::: Reading passage
Crawford’s most brilliant performance comes by his attempted seduction of Fanny Price, the novel’s timid but resolved heroine. When he returns to Mansfield Park and finds Maria and Julia absent, his attentions turn towards Fanny as the object of his amusement. His conceit is so flattering, in fact, that he believes he can make Fanny fall in love with him in a mere fortnight. As he dramatically confides in his sister, “I cannot be satisfied without Fanny Price, without making a small hole in Fanny Price’s heart.” (204). By his sister’s diagnosis, Fanny’s real attraction is her not caring about him, of which he laments, “I never was so long in company with a girl in my life – trying to entertain her – and succeed so ill! Never met with a girl who looked so grave on me! I must try to get the better of this.” (206). To Crawford’s dismay his efforts are ineffective; to his credit he believes Fanny to be more worth pursuing than any other woman he has known. Thus, he tenaciously persists, and soon there is less of a distinction between the excellent theatricals of a talented actor and the sincere infatuation of a maturing admirer. Even the reader can acknowledge that he seems a changed man. Fanny, however, has an infallible moral barometer that detects the insincerity of Crawford’s professed devotion. As we are told,
“It was impossible for [Fanny] to be insensible of Mr. Crawford’s change of manners. She had long seen it. He evidently tried to please her – he was gallant – he was attentive – he was something like what he had been to her cousins: he wanted, she supposed, to cheat her of her tranquillity as he had cheated them…” (234).
Fanny’s suppositions prove true when Crawford runs off with Mrs. Rushworth. Even more shocking is when he refuses to marry her after the scandal, and Mrs. Rushworth is cast out of her husband’s house and her reputation is stamped with a scarlet letter. Austen’s sentence for Crawford permanently condemns him to belong to the cruel race of Regency actors like himself. Ironically, then, for all of his forward thinking he becomes the starling who cannot escape.
::::::
::: Extracted data
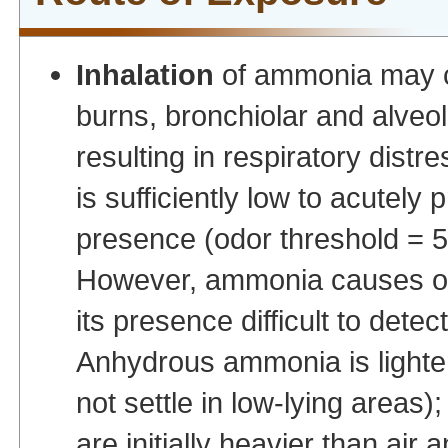
Inhalation
of ammonia may c
burns, bronchiolar and alveo
resulting in respiratory distr
is sufficiently low to acutely
presence (odor threshold =
However, ammonia causes olf
its presence difficult to det
Anhydrous ammonia is lighter t
not settle in low-lying areas
are initially heavier than ai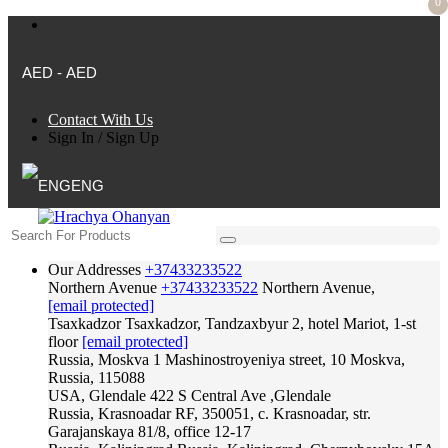
0
AED - AED
Contact With Us
Sign In
/
Sign Up
ENG
Our Addresses
+37433233522
Northern Avenue
+37433233522
Northern Avenue,
[email protected]
Tsaxkadzor
Tsaxkadzor, Tandzaxbyur 2, hotel Mariot, 1-st
floor
[email protected]
Russia, Moskva
1 Mashinostroyeniya street, 10 Moskva,
Russia, 115088
USA, Glendale
422 S Central Ave ,Glendale
Russia, Krasnoadar
RF, 350051, c. Krasnoadar, str.
Garajanskaya 81/8, office 12-17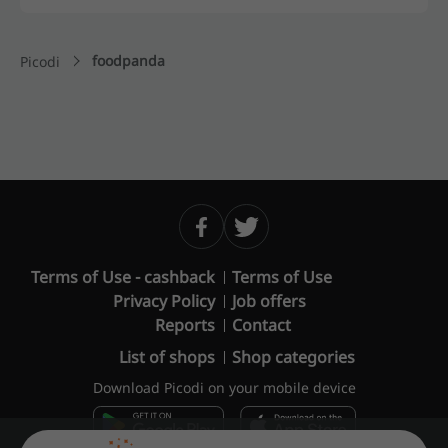
foodpanda
Picodi
Terms of Use - cashback
Terms of Use
Privacy Policy
Job offers
Reports
Contact
List of shops
Shop categories
Download Picodi on your mobile device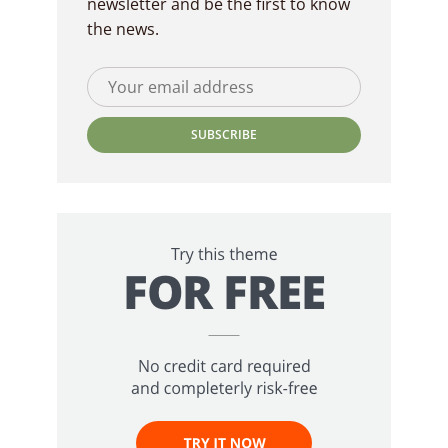
newsletter and be the first to know
the news.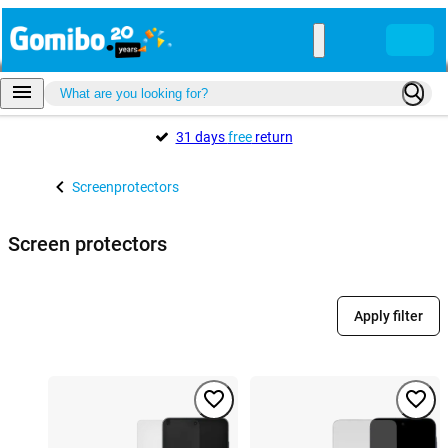
31 days
free
return
Screenprotectors
Screen protectors
Apply filter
::::::
- [Assignment]
Pick up the essay on Henry Crawford and Fanny Price after its last sentence, and continue it. These rows were taken from a different source than the passage on Crawford.

- [Written answer]
The question yet remains, however, if Crawford’s character is always acting throughout the whole of the novel or if, for a brief respite in the midst of his obsession with Fanny, he did inadvertently fall in love. It is a popular contention of critics that she could have been his saving grace had she but accepted his hand. Indeed, it is worth considering that her soul of discretion could refine his heart for pleasure. This prospect is appealing, for every reader likes to see the reform of a wayward man, particularly if it is a testament of the power of love. In the end, seems more plausible that Crawford simply made a choice to walk the wide and winding road where his acting was more appreciated. All of this lends to the conclusion that Austen finds theatricality a dangerous influence on those without sound principles. The world of drama may be entertaining, like Crawford, but society is not made to function upon immodest lover’s vows. Crawford perhaps deserves a standing ovation for his consistency in presentation, but it seems that Austen would not recommend cheering for Crawford as a whole.